こっちがめちゃくちゃ心配しているというのに、リカルド様は「いや、さほど問題ないと思うが」なんて悠長なことを言っている。
まあたとえ具合が悪かったとしても、リカルド様と違ってあたしが何か治療めいたことができるかっていうと何もできないんだけど、それでも心配は心配なんだよ。
「でも顔色が悪いし」
言い募るあたしに、リカルド様は微妙な顔でこう言った。
「ううむ、なんといえばいいのか……胸やけに近い、か? 魔力が濃過ぎてもたれているだけだと思うが。多分魔法を使えば治る」
「胸やけって、そんな。天ぷら食べ過ぎたみたいに言われても」
思いもかけない表現を聞いて、たまらず吹き出してしまった。
暴発してしまうのかって心配になるほど大量な魔力を吸い取ったというのに、リカルド様ったら大したことないみたいに言うんだもの。
ていうか、言うに事欠いて『胸やけ』とか。
「ふふっ……」
自分でも何でツボったのか分からない。でも、緊張とかが一気に解けて笑いが止まらないんだもの。
だんだん笑いが大きくなっていくあたしをちょっぴり驚いた様子で見つめていた首席騎士様は、つられたように顔を綻ばせる。
なんとも幸せそうに緩められた目尻と口角。顔色の悪さを忘れるくらい喜びに満ちた表情に、つい見惚れてしまった。
なんだよ、なんだよ。
首席騎士様ときたら笑うとホント可愛いな! 常日頃の仏頂面とのギャップで、むしろキュンとする。
心の中で勝手に盛り上がるあたしに、リカルド様はトドメとばかりに笑いかける。
「よくわからないが、ユーリンが楽しそうで良かった。君が楽しそうだと、俺も嬉しい」
「!!!」
「ど、どうした。大丈夫かユーリン! 体調でも悪いのか!?」
さっきまであんなにも挙動不審だったというのに、いきなり嬉しいことを言ってくれるもんだから、キュンとし過ぎた。
ついつい心臓あたりを両手でおさえて悶絶しているあたしを見て、リカルド様は本気で心配している。
心配そうに眉を下げている顔がこれまた悲しそうにピスピス鼻を鳴らすワンちゃんに見えて仕方がない。
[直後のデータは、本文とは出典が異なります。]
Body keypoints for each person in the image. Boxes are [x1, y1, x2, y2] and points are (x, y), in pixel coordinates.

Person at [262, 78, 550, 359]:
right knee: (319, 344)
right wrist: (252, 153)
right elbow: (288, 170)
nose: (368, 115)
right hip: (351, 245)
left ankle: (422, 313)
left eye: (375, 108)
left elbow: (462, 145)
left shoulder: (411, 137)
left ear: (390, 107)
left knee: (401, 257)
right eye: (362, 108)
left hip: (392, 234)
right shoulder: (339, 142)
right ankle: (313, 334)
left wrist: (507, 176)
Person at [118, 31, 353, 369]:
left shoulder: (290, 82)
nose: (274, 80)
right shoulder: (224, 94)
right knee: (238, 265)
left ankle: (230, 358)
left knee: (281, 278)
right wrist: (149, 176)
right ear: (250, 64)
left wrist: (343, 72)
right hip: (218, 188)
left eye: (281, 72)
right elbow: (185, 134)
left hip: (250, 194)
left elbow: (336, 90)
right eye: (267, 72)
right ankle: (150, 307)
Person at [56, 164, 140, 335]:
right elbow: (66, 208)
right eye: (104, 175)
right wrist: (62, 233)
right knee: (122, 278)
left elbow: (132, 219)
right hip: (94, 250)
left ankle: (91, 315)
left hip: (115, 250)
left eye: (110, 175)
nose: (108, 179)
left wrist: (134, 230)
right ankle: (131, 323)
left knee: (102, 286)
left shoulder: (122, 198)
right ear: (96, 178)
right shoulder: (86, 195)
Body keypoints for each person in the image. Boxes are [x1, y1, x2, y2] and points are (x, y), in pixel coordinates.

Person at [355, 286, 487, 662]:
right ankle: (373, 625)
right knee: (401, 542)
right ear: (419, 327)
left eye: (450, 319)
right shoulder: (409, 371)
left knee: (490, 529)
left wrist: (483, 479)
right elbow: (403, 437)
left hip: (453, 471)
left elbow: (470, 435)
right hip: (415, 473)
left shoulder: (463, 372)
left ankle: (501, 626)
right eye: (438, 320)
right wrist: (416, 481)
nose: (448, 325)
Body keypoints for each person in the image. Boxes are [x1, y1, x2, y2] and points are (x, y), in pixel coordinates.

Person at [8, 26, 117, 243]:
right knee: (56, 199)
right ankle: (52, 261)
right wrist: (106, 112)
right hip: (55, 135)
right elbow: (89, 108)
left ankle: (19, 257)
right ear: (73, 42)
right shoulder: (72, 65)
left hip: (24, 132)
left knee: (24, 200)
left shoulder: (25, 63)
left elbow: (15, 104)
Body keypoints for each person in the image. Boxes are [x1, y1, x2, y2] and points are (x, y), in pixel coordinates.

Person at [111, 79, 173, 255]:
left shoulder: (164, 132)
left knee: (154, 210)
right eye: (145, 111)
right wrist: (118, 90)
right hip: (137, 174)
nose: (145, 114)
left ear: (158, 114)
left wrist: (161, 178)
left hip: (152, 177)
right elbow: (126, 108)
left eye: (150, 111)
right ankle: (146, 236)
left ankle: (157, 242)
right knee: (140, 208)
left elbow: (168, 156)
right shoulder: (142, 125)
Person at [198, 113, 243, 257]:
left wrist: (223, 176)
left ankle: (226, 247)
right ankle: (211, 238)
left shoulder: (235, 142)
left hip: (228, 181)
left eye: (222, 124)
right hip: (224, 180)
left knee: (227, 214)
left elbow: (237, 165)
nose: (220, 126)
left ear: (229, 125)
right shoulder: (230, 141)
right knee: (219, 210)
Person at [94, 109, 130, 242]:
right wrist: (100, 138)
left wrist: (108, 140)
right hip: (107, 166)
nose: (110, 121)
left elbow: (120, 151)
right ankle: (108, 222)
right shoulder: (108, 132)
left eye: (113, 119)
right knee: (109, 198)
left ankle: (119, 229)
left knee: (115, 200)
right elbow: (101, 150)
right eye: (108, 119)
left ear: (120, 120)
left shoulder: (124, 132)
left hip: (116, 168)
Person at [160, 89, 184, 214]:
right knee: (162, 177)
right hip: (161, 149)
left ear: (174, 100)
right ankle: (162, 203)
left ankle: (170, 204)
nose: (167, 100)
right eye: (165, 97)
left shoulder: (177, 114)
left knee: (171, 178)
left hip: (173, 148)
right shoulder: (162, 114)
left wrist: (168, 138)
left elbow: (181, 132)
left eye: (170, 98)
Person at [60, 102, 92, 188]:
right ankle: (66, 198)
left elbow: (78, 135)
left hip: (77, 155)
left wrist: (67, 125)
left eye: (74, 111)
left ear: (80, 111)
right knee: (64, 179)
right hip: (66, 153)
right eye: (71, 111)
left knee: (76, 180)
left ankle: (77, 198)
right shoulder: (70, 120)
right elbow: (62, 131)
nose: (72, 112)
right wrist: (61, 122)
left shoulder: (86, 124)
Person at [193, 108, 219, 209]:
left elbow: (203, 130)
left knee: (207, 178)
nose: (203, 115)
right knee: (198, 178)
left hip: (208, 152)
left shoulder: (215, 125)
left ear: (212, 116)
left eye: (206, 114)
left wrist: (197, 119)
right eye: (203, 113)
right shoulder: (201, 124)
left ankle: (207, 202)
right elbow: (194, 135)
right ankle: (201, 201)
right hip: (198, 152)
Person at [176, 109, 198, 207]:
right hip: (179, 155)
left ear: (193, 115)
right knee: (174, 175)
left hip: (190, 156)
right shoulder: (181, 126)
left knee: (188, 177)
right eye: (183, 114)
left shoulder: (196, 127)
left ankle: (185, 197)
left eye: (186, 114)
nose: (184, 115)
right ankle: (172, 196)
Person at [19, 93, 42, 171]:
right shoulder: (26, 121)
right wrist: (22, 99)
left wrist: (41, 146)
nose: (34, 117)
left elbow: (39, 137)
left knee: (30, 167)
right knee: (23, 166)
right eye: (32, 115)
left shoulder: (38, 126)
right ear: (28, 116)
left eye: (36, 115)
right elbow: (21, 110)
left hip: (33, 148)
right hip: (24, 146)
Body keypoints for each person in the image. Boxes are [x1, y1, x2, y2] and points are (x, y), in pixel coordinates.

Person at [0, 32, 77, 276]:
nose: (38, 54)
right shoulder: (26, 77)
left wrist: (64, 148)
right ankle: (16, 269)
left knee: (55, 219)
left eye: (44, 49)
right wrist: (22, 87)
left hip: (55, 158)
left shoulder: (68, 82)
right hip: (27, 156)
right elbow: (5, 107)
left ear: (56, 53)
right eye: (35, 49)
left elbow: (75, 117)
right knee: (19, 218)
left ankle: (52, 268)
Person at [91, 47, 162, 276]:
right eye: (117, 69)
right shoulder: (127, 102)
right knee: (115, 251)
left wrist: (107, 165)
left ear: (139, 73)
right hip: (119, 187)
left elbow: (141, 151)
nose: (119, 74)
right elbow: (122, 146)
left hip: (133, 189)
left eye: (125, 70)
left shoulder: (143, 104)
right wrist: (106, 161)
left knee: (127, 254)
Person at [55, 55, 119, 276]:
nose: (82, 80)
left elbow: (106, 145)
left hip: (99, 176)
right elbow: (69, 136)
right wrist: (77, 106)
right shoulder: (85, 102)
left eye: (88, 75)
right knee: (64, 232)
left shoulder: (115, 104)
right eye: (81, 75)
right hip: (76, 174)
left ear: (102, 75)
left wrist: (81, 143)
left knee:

このままでは真面目に心臓に悪い。なんとか話題を変えなければ。
「リカルド様のおかげで、体調は大丈夫です! それよりも、リカルド様こそ魔力を放出しなくてもいいんですか?」
なんせ胸焼けしてるんだしね!
そう思って問いかけたら、リカルド様は真面目な顔に戻って新たな提案をしてくれた。